>>>

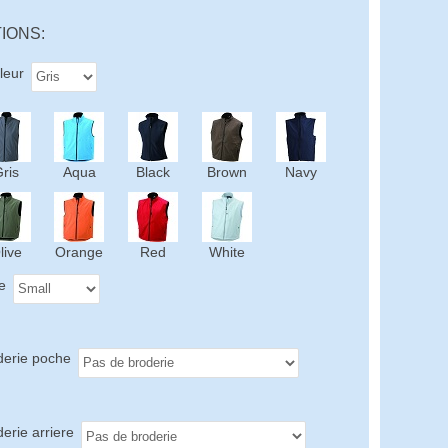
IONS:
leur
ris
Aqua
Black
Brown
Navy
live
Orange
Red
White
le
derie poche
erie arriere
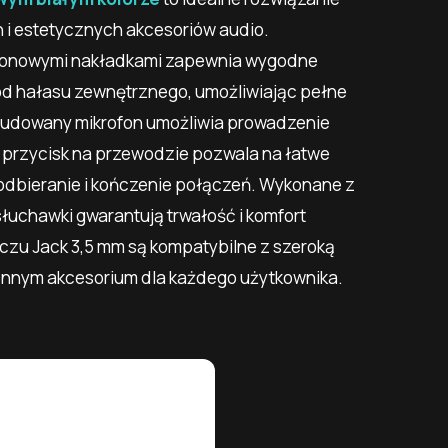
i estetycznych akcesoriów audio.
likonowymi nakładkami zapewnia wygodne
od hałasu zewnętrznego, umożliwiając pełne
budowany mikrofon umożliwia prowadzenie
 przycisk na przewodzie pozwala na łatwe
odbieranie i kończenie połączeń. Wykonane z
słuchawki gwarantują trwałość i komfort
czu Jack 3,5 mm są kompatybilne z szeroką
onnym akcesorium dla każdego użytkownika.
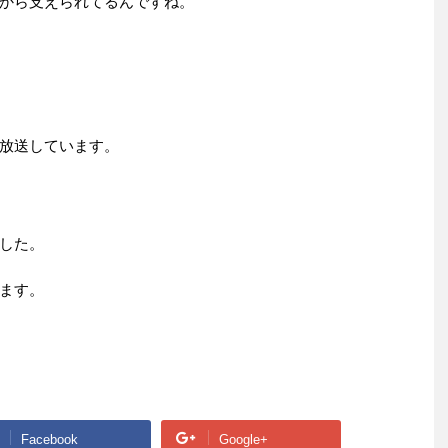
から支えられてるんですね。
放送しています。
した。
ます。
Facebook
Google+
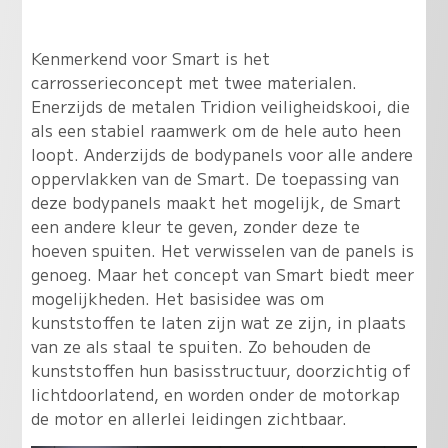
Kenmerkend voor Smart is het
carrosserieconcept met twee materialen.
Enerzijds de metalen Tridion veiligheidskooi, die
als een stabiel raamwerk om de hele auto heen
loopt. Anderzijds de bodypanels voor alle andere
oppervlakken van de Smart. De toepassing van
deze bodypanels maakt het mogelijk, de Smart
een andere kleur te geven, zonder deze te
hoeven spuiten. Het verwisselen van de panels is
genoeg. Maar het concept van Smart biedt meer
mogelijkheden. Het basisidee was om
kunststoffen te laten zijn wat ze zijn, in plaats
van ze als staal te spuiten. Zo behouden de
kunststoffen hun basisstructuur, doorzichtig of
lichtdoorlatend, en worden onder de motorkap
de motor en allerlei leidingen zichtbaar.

<<<

> _Problem description_: Exactly reproduce the entries above, minus the pictures.

> _Output of the task_:
IONS:
leur
ris
Aqua
Black
Brown
Navy
live
Orange
Red
White
le
derie poche
erie arriere
i estetycznych akcesoriów audio.
likonowymi nakładkami zapewnia wygodne
od hałasu zewnętrznego, umożliwiając pełne
budowany mikrofon umożliwia prowadzenie
 przycisk na przewodzie pozwala na łatwe
odbieranie i kończenie połączeń. Wykonane z
słuchawki gwarantują trwałość i komfort
czu Jack 3,5 mm są kompatybilne z szeroką
onnym akcesorium dla każdego użytkownika.
から支えられてるんですね。
放送しています。
した。
ます。
Facebook
Google+
Kenmerkend voor Smart is het
carrosserieconcept met twee materialen.
Enerzijds de metalen Tridion veiligheidskooi, die
als een stabiel raamwerk om de hele auto heen
loopt. Anderzijds de bodypanels voor alle andere
oppervlakken van de Smart. De toepassing van
deze bodypanels maakt het mogelijk, de Smart
een andere kleur te geven, zonder deze te
hoeven spuiten. Het verwisselen van de panels is
genoeg. Maar het concept van Smart biedt meer
mogelijkheden. Het basisidee was om
kunststoffen te laten zijn wat ze zijn, in plaats
van ze als staal te spuiten. Zo behouden de
kunststoffen hun basisstructuur, doorzichtig of
lichtdoorlatend, en worden onder de motorkap
de motor en allerlei leidingen zichtbaar.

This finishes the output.